Most of the tools they describe in rich detail don’t stand alone. Typically using software for reporting relies on more than one layer of software. This could include using a core database, surveys for specific activities and some means for presenting this attractively.
A set of five categories are included to describe the different ways software can support program evaluation:
- Central Hub of Program Data
- Auxiliary Data Systems
- Proactive Data Gathering
- Pulling Existing Data
- Reporting and Visualizing.
The report offers something of a pick ‘n mix approach that can helps organisations grasp the full range of options.
As with other reports from our distant colleagues not all the software described is available in Aotearoa. Even if the internet does allow us to theoretically download anything that’s available, it won’t necessarily fit here without adaption. The reported $500,000 cost of customising Penelope – case management software from Canada – funded by Te Puni Kōkiri is a case in point.

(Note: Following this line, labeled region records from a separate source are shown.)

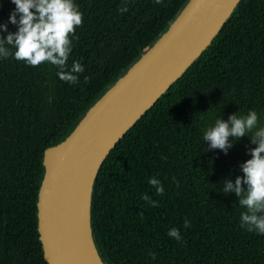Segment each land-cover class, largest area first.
<instances>
[{
    "label": "trees",
    "instance_id": "1",
    "mask_svg": "<svg viewBox=\"0 0 264 264\" xmlns=\"http://www.w3.org/2000/svg\"><path fill=\"white\" fill-rule=\"evenodd\" d=\"M186 1L76 0L84 25L68 65L78 60L85 67L76 85L60 80L50 64L0 59V264H48L37 216L44 150ZM121 6L129 10L121 14ZM14 9L11 0H0V24ZM250 109L264 123V0H242L200 59L105 159L94 187L93 226L107 264H264V235L242 228L239 198L220 192L224 179L234 183L243 175L240 165L257 145L245 136L225 154L208 151L203 139L217 118ZM152 177L163 183V195L155 194ZM145 194L159 206L145 202ZM172 228L180 241L168 236Z\"/></svg>",
    "mask_w": 264,
    "mask_h": 264
},
{
    "label": "water",
    "instance_id": "2",
    "mask_svg": "<svg viewBox=\"0 0 264 264\" xmlns=\"http://www.w3.org/2000/svg\"><path fill=\"white\" fill-rule=\"evenodd\" d=\"M242 0H187L175 18L43 153L37 197L48 264H107L93 226L99 171L116 144L203 55Z\"/></svg>",
    "mask_w": 264,
    "mask_h": 264
},
{
    "label": "clouds",
    "instance_id": "3",
    "mask_svg": "<svg viewBox=\"0 0 264 264\" xmlns=\"http://www.w3.org/2000/svg\"><path fill=\"white\" fill-rule=\"evenodd\" d=\"M15 9L7 22L0 24V59L12 58L30 67L50 64L57 69L60 80L71 85L79 83V74L85 71L84 65L74 60L69 67L68 60L73 52L74 40H79L77 29L84 25V13L76 0H11ZM162 4L163 0H154ZM121 6V14L128 11ZM9 25L16 26L10 32ZM7 32V36L3 35ZM88 77H85L87 82ZM238 113V112H237ZM234 113L227 120L217 118L215 123L203 132L208 151L222 150L225 154L236 141L248 136L251 143L257 145L249 149L251 159L240 165L243 175L237 176L233 183L224 179L220 192L239 198V206L245 211L240 216V226L249 233L264 235V126H260V117L256 110L250 109L246 115ZM230 138H233L230 140ZM149 184L156 189V195L165 192L163 183L152 177ZM246 185V188H245ZM142 199L151 207H158L159 201L145 194ZM143 217V212L139 213ZM184 228L191 226L185 218ZM168 236L181 240L178 228H172ZM148 255L155 260L156 253Z\"/></svg>",
    "mask_w": 264,
    "mask_h": 264
},
{
    "label": "rangeland",
    "instance_id": "4",
    "mask_svg": "<svg viewBox=\"0 0 264 264\" xmlns=\"http://www.w3.org/2000/svg\"><path fill=\"white\" fill-rule=\"evenodd\" d=\"M228 118H229V117H228ZM228 118H227V119H228ZM260 126H264V123H261V122H260Z\"/></svg>",
    "mask_w": 264,
    "mask_h": 264
}]
</instances>
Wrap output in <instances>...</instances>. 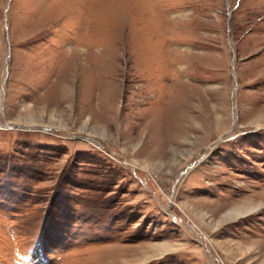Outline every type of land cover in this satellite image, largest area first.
Segmentation results:
<instances>
[{
	"label": "rangeland",
	"instance_id": "rangeland-1",
	"mask_svg": "<svg viewBox=\"0 0 264 264\" xmlns=\"http://www.w3.org/2000/svg\"><path fill=\"white\" fill-rule=\"evenodd\" d=\"M0 264H264V0H0Z\"/></svg>",
	"mask_w": 264,
	"mask_h": 264
},
{
	"label": "water",
	"instance_id": "water-1",
	"mask_svg": "<svg viewBox=\"0 0 264 264\" xmlns=\"http://www.w3.org/2000/svg\"><path fill=\"white\" fill-rule=\"evenodd\" d=\"M218 141H219V139H218ZM218 141H217V142H218ZM217 142H215V144H216Z\"/></svg>",
	"mask_w": 264,
	"mask_h": 264
}]
</instances>
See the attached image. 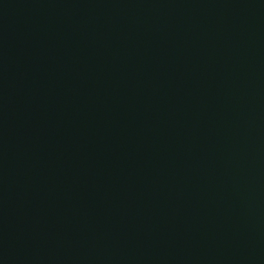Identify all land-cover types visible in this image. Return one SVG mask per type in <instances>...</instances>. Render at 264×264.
Here are the masks:
<instances>
[{
	"label": "water",
	"instance_id": "water-1",
	"mask_svg": "<svg viewBox=\"0 0 264 264\" xmlns=\"http://www.w3.org/2000/svg\"><path fill=\"white\" fill-rule=\"evenodd\" d=\"M0 264H264V0H0Z\"/></svg>",
	"mask_w": 264,
	"mask_h": 264
}]
</instances>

Exploring what tools will help a specific organisation determine what’s working (as the team at Community Research like to describe this challenge) can only start after an organisation is clear on what they’re setting out to achieve.
So if there is no killer app, the where to start. At risk of pre-empting more detailed work in this area that is relevant to Aotearoa (watch this space), I’ll point to what I think is a useful guide from the well-established charity evaluation services (CES).
CES’s 2007 workbook “Using ICT to Improve your Monitoring and Evaluation” is still relevant, technology continues to stand still so it’s already somewhat dated.
Instead I’d suggest looking at “Assessing change: Developing and using outcomes monitoring tools” (2010) which places in the role of technology in a wider content. As much effort is paid to framing questions around outcomes as it is to tools.
Not surprisingly there isn’t an easy option: some tool that will collect data and export results. Fortunately, there is lots of good help.